These books consist of a bunch of essays, though they're presented as something more. After a while, they read like second drafts of what Jensen writes in his daily journal. As you'd expect in a journal, they often revisits themes, adding a new perspective on old themes or tying together two or more themes that were treated separately before. That's all fine, up to a point, but it ultimately becomes repetitive. Repetition is deadly in a book of 891 pages of text, or 929 pages including end matter.
In the end, Jensen needed to rework this material more extensively than he did. He's a brilliant writer, and it's oh-so-easy to let him take you along on a ride. He is passionate about the environment and provides trenchant criticisms of economic development, civilization, and other matters. But the lack of editing means that he doesn't really have a strong argument overall, and in fact he shrunk back from where I thought he was going. Indeed, he never came back to a number of issues that he had promised earlier that he would return to. These issues, unfortunately, are the hard issues that I really wanted him to address.
Another measure of the unnecessary repetition in these volumes is, I think, the fact that there are a lot more Amazon reviews of Volume I than Volume II - - apparently a lot of people don't feel they need to read the second book even if they liked the first one.
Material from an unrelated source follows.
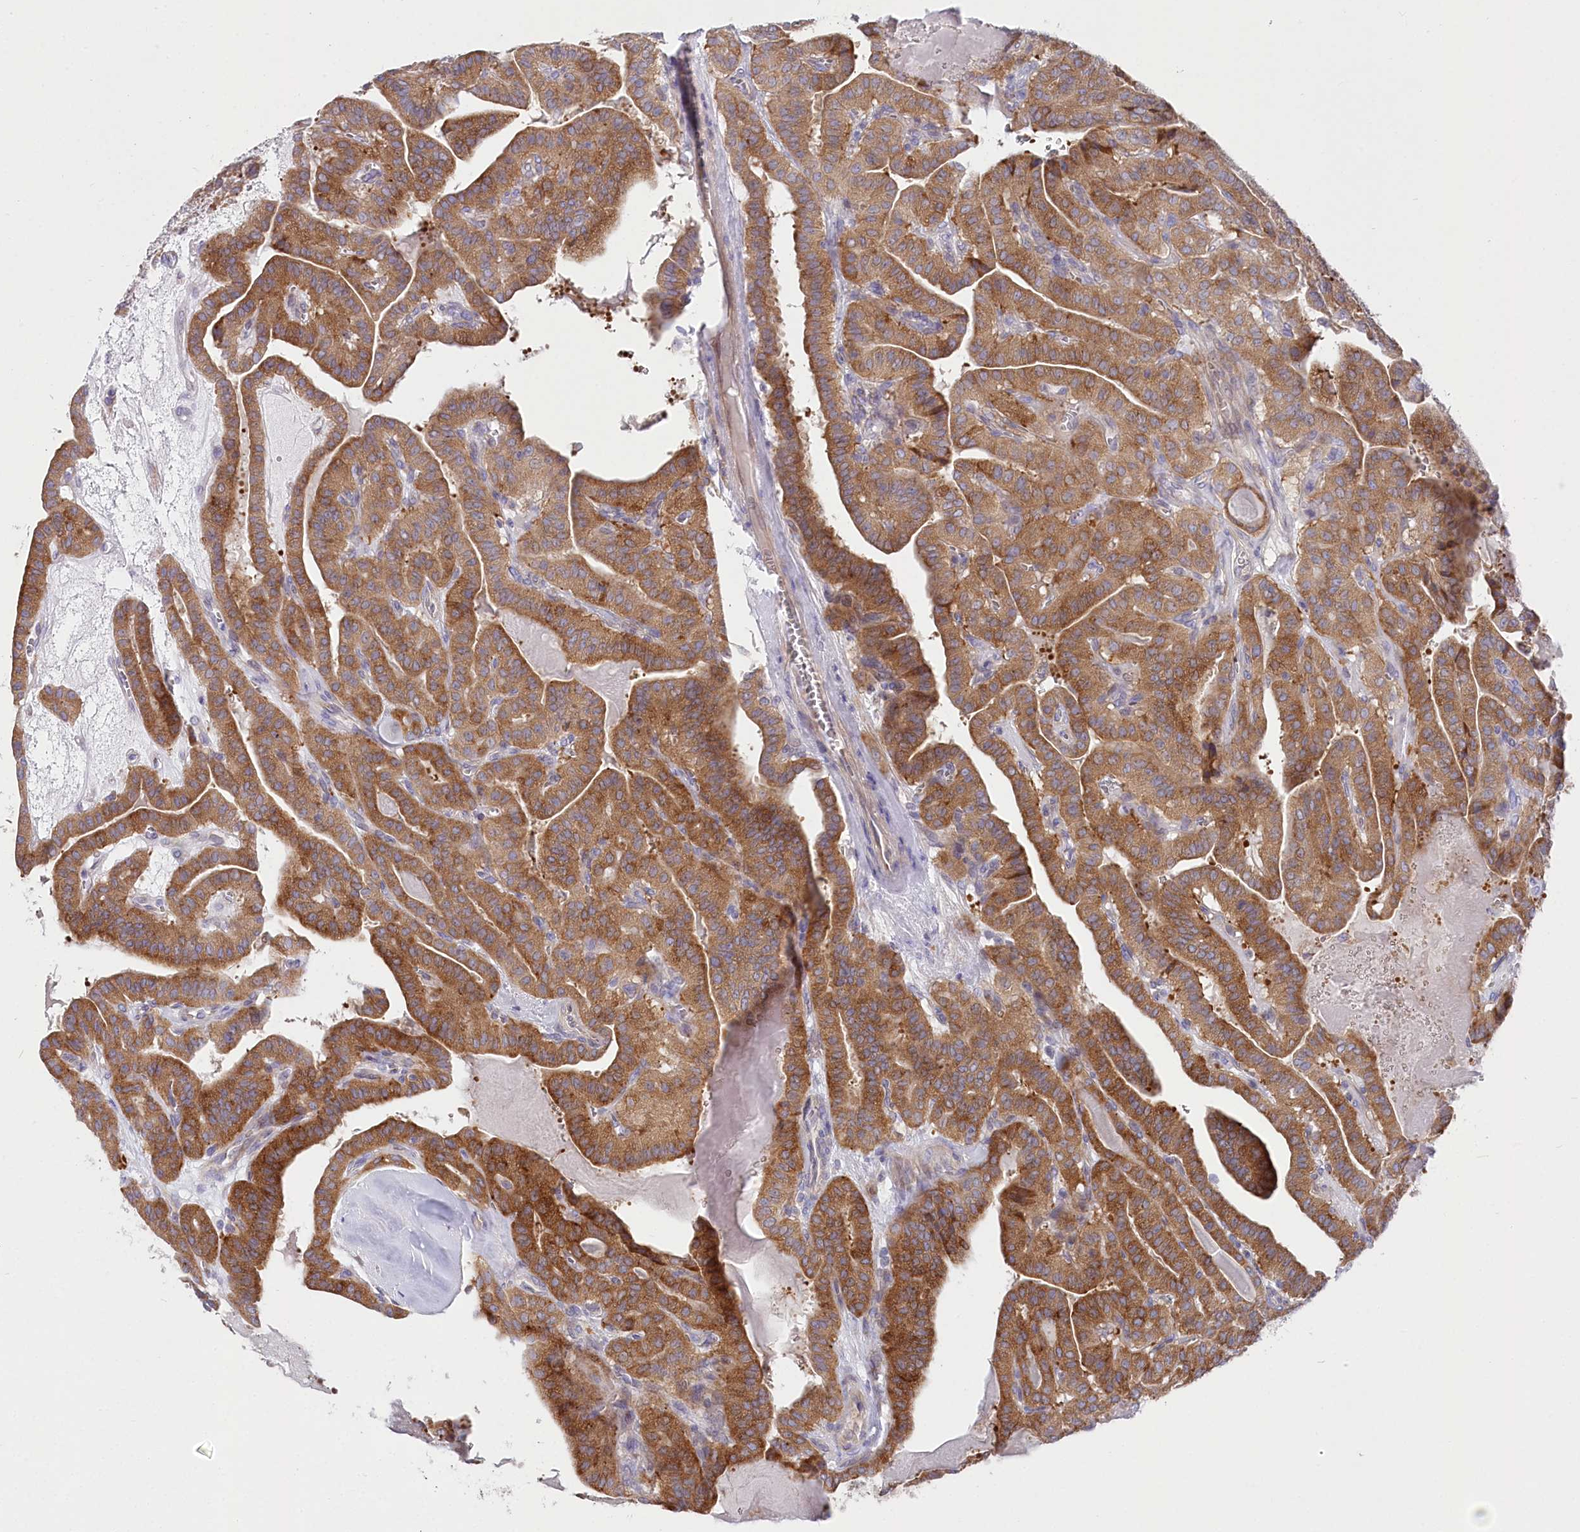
{"staining": {"intensity": "moderate", "quantity": ">75%", "location": "cytoplasmic/membranous"}, "tissue": "thyroid cancer", "cell_type": "Tumor cells", "image_type": "cancer", "snomed": [{"axis": "morphology", "description": "Papillary adenocarcinoma, NOS"}, {"axis": "topography", "description": "Thyroid gland"}], "caption": "Immunohistochemical staining of thyroid papillary adenocarcinoma demonstrates moderate cytoplasmic/membranous protein positivity in approximately >75% of tumor cells.", "gene": "POGLUT1", "patient": {"sex": "male", "age": 52}}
What do his essays concern? Well, Jensen is particularly impassioned about dams and salmon runs. Many (most?) dams are completely uneconomic and survive only because of large government subsidies to the businesses that build them and maintain them. Yet these dams destroy rivers and riparian habitats, and have devastated salmon runs in the Pacific Northwest (where Jensen lives).
Jensen is also a strong critic of civilization. He's right that civilization is ultimately unsustainable. Though it's not often recognized, Jensen *has* to be right that economic growth is unsustainable because we will ultimately run up against the energy constraints provided by the sunlight hitting the earth's surface. Technology cannot escape those constraints, though it can postpone the day of reckoning.
Though Jensen is right about the ultimate problem, he wrongly sees things changing now. For example, he predicts a violent revolution, leading to a new, localized form of human living within our generation. That's not right. Why not? Jensen is a neo-Malthusian but doesn't consider critiques of original Malthusians, in particular the role of technology. He doesn't consider that a post-industrial civilization might still use technology to increase living standards and carrying capacity. For good or ill, technology will postpone the revolution for a long time.
After the revolution, would small-scale communities living off the land make the world a better place? Think of the small-scale communities in farming and ranching that you may know. Are these the leftists utopias that Jensen would like, or are they deeply conservative places? Be careful what you wish for, Derrick Jensen.
There are various other problems with his overall themes. Jensen romanticizes indigenous peoples, and treats them as an undifferentiated whole, and "Good," while civilized peoples are similarly undifferentiated and "Bad." This doesn't treat indigenous peoples as real people with both virtues and faults, but as cardboard cutouts. Indeed, this romanticization of the indigenous is every bit as racist as the mainstream colonial/imperialist perspective.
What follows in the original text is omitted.